» **What you need to do**:
Reproduce everything in the padel racket passage from "The material forming" down to "50 mm, including the interval end points.", word for word.

» **Passage**:
________

In another aspect of the invention, illustrated in Fig. 13, there is thus provided a method for producing a padel racket comprising a striking portion 110, a handle 120, and an intermediate portion 130 joining the striking portion 110 and the handle 120, in particular a padel racket 100 according to any of the embodiments described herein. The method comprises in a first step 300 placing material for forming at least the striking portion 110, preferably all portions 110, 120, 130 of the padel racket as an integrated unit, in a mould having a space for receiving a material, wherein the space is delimited by an outer edge, wherein the outer edge comprises an edge pattern in at least one portion of the outer edge. The edge pattern comprises a plurality of bulges having a radius of curvature in the interval of 25 mm to 300 mm, including the interval end points, and/or a plurality of recesses having a radius of curvature in the interval of 25 mm to 300 mm, including the interval end points. The method then comprises in step 310 moulding and hardening the material and in step 320 removing the padel racket from the mould or removing the striking portion and any other parts that have been produced using the mould and mounting them with the remaining parts of the padel racket after the moulding process has been completed.

The material forming the frame preferably comprises a carbon fibre material, a glass fibre material, an aluminium material, a titanium material, another suitable metal material, or a combination of any or all of these materials, and the material is moulded and hardened under an increased temperature and/or increased pressure.

The radius of curvature of each bulge and/or recess may be in the interval of 25 mm to 100 mm, including the interval end points. The radius of curvature of each bulge and/or recess may further be in the interval of 35 mm to 50 mm, including the interval end points.

________

» **Extracted entries**:
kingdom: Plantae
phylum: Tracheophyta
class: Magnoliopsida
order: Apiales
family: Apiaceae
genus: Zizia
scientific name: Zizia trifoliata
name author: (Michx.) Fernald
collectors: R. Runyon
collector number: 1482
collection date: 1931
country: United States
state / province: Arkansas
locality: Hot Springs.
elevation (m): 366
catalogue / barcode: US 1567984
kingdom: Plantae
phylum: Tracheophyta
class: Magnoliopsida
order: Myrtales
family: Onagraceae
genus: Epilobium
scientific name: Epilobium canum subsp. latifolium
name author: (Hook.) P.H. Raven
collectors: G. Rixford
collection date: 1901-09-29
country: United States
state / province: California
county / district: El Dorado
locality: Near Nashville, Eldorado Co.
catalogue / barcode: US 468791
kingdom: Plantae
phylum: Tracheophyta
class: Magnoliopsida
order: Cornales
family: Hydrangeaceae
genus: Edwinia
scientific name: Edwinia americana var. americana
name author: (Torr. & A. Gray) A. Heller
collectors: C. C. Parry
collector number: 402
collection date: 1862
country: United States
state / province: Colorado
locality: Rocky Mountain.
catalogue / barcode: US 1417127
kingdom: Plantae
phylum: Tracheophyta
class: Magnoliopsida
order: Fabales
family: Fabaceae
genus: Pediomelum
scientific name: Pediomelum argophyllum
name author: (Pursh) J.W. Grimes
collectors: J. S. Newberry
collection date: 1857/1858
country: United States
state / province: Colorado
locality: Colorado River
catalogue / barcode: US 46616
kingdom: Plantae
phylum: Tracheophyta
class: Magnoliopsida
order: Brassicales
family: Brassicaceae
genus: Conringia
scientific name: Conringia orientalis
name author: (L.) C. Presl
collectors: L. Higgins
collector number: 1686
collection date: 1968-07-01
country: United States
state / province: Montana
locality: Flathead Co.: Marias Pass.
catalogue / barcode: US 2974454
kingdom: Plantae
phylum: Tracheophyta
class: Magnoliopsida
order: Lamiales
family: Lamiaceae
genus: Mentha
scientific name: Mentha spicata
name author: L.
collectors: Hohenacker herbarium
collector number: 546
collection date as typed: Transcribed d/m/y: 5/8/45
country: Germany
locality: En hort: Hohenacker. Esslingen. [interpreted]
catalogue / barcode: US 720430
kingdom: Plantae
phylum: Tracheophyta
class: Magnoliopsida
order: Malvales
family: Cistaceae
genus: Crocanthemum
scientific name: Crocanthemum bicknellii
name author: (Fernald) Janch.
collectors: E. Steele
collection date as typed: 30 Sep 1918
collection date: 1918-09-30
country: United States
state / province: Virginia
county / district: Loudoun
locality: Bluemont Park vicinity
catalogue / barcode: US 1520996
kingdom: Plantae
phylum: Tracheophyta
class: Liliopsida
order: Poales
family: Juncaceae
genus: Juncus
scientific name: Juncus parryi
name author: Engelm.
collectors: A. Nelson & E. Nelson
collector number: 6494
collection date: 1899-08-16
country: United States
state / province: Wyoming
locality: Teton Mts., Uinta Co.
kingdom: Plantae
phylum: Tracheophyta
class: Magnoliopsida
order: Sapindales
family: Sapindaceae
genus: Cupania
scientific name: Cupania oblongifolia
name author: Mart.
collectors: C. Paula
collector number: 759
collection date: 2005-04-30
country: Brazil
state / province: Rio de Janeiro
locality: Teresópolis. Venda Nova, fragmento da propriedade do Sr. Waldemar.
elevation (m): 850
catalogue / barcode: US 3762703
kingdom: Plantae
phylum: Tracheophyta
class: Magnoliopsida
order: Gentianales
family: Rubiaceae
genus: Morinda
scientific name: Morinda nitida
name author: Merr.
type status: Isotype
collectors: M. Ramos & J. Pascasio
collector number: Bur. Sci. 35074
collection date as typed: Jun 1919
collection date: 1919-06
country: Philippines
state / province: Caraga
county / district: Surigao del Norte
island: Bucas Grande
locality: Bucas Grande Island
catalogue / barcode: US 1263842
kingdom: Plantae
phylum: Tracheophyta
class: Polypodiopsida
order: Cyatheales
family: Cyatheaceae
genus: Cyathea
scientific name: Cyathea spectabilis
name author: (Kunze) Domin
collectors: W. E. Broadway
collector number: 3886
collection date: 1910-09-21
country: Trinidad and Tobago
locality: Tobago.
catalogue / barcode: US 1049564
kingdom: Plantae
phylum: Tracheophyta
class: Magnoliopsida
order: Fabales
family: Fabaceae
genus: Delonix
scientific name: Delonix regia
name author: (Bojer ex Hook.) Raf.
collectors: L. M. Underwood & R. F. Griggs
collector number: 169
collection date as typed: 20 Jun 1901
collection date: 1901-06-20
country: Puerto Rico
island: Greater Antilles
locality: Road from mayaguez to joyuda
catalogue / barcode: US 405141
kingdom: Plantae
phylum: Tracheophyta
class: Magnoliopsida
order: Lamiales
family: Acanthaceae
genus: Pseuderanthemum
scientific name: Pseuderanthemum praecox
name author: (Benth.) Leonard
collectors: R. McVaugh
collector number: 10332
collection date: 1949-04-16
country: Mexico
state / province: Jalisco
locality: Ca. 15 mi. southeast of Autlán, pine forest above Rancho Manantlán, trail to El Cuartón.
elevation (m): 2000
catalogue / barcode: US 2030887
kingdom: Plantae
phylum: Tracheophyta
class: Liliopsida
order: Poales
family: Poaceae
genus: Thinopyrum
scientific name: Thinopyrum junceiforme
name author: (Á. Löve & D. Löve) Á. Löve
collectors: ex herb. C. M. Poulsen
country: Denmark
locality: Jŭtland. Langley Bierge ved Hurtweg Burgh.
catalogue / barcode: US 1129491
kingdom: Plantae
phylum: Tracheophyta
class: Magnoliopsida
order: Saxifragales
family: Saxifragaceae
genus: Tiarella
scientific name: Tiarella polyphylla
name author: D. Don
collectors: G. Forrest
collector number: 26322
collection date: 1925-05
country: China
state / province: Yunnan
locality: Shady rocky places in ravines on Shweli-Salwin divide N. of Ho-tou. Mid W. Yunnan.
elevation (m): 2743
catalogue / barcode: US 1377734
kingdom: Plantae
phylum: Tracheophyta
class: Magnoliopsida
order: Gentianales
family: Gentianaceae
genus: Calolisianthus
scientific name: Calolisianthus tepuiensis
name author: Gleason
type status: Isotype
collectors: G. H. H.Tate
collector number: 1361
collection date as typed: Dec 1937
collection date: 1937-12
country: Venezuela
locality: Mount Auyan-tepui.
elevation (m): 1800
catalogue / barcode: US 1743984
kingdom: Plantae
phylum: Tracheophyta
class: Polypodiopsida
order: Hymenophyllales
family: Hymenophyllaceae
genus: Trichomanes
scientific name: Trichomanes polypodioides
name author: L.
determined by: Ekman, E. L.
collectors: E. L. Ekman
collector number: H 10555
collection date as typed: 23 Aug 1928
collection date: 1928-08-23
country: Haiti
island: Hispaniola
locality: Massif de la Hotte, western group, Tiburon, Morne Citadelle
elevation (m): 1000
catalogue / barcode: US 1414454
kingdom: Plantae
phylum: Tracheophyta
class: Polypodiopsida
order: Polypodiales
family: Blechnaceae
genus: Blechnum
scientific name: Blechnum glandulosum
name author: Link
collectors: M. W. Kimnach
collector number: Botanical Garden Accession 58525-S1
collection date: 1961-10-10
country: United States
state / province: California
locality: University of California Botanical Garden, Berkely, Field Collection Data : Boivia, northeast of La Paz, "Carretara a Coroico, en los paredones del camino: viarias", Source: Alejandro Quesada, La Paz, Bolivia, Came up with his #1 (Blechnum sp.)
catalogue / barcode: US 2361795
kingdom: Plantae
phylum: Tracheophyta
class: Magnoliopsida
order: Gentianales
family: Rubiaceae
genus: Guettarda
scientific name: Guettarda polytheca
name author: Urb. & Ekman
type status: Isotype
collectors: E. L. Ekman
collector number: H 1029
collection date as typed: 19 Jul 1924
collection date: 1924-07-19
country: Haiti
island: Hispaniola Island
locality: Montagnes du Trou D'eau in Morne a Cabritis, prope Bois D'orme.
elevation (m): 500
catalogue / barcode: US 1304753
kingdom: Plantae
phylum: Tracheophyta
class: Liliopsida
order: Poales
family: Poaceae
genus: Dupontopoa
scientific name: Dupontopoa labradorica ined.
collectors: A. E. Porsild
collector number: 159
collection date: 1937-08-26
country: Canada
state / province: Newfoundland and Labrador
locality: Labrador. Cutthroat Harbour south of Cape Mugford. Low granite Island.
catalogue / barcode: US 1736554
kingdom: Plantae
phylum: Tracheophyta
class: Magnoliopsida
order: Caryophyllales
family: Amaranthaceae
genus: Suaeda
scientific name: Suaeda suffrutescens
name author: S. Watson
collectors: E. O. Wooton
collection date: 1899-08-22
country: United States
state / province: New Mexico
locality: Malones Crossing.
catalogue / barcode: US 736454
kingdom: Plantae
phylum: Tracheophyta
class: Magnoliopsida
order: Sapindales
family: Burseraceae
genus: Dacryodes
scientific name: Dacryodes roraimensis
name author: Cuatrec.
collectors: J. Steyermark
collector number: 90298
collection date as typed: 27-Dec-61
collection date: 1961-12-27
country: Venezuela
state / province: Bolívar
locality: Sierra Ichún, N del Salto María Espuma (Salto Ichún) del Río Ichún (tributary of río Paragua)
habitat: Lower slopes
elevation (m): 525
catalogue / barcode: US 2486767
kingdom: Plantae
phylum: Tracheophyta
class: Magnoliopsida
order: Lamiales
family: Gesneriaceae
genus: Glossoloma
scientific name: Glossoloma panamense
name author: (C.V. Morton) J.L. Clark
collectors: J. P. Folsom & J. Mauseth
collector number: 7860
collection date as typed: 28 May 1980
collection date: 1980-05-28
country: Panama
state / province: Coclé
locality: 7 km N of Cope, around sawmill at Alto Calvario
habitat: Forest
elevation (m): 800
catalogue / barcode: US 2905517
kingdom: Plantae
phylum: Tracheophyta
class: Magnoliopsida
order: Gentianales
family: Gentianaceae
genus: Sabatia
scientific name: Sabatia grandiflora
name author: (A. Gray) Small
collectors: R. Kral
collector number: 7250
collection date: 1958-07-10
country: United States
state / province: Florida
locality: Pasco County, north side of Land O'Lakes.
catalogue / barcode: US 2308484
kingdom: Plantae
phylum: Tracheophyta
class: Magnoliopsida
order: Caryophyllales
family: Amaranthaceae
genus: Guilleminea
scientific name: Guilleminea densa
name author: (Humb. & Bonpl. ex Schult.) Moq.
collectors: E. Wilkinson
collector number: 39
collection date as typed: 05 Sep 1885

________

» **Written response**:
The material forming the frame preferably comprises a carbon fibre material, a glass fibre material, an aluminium material, a titanium material, another suitable metal material, or a combination of any or all of these materials, and the material is moulded and hardened under an increased temperature and/or increased pressure.

The radius of curvature of each bulge and/or recess may be in the interval of 25 mm to 100 mm, including the interval end points. The radius of curvature of each bulge and/or recess may further be in the interval of 35 mm to 50 mm, including the interval end points.